Type 2 diabetes is a challenge in modern healthcare, and animal models are necessary to identify underlying mechanisms. The Nile rat (Arvicanthis niloticus) develops diet-induced diabetes rapidly on a conventional rodent chow diet without genetic or chemical manipulation. Unlike common laboratory models, the outbred Nile rat model is diurnal and has a wide range of overt diabetes onset and diabetes progression patterns in both sexes, better mimicking the heterogeneous diabetic phenotype in humans. While fasted blood glucose has historically been used to monitor diabetic progression, postprandial blood glucose is more sensitive to the initial stages of diabetes.
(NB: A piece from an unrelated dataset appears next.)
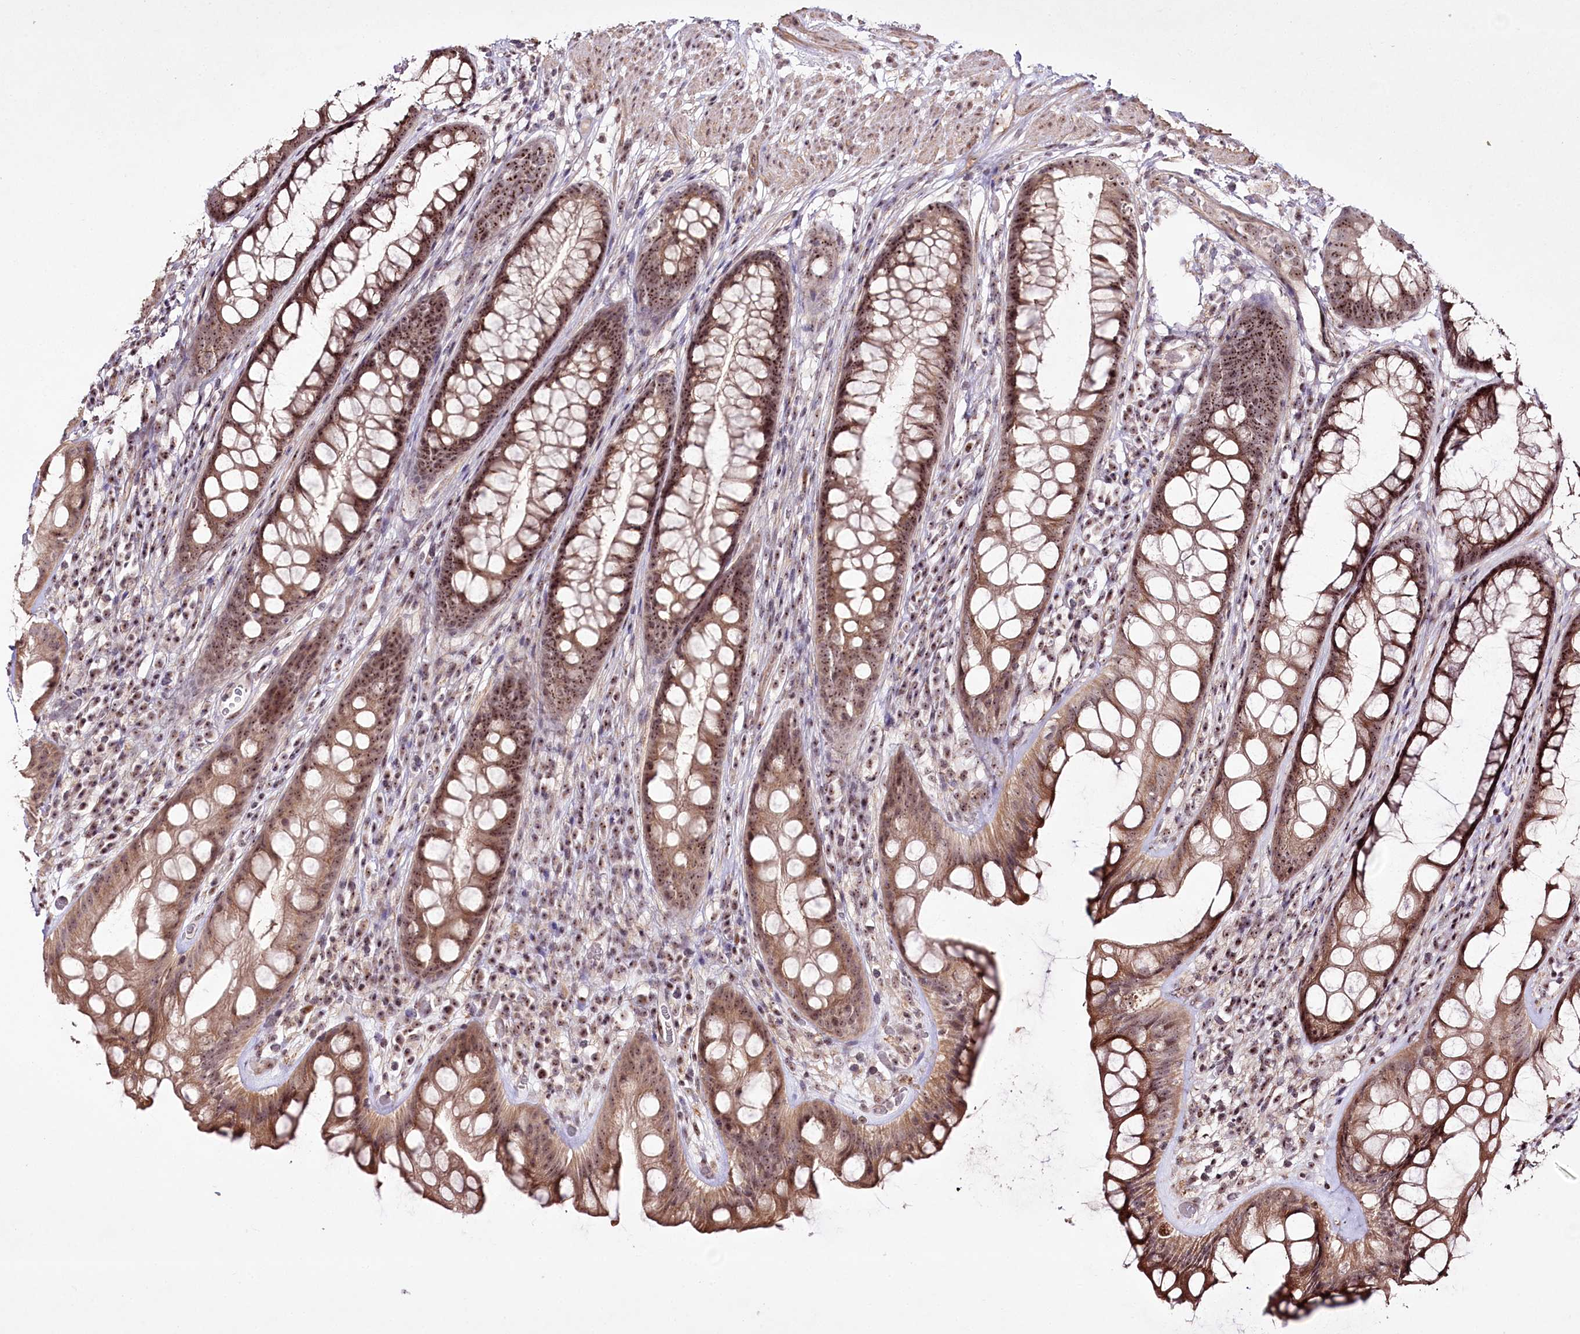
{"staining": {"intensity": "moderate", "quantity": ">75%", "location": "cytoplasmic/membranous,nuclear"}, "tissue": "rectum", "cell_type": "Glandular cells", "image_type": "normal", "snomed": [{"axis": "morphology", "description": "Normal tissue, NOS"}, {"axis": "topography", "description": "Rectum"}], "caption": "Protein expression analysis of normal rectum demonstrates moderate cytoplasmic/membranous,nuclear positivity in approximately >75% of glandular cells.", "gene": "CCDC59", "patient": {"sex": "male", "age": 74}}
However, there is a long-held assumption that ad libitum feeding in rodent models leads to increased variance, thus masking diabetes-related metabolic changes in the plasma. Here we compared repeatability within triplicates of non-fasted or fasted plasma samples and assessed metabolic changes relevant to glucose tolerance in fasted and non-fasted plasma of 8–10-week-old male Nile rats. We used liquid chromatography–mass spectrometry lipidomics and polar metabolomics to measure relative metabolite abundances in the plasma samples. We found that, compared to fasted metabolites, non-fasted plasma metabolites are not only more strongly associated with glucose tolerance on the basis of unsupervised clustering and elastic net regression model, but also have a lower replicate variance. Between the two sampling groups, we detected 66 non-fasted metabolites and 32 fasted metabolites that were associated with glucose tolerance using a combined approach with multivariable elastic net and individual metabolite linear models. Further, to test if metabolite replicate variance is affected by age and sex, we measured non-fasted replicate variance in a cohort of mature 30-week-old male and female Nile rats. Our results support using non-fasted plasma metabolomics to study glucose tolerance in Nile rats across the progression of diabetes.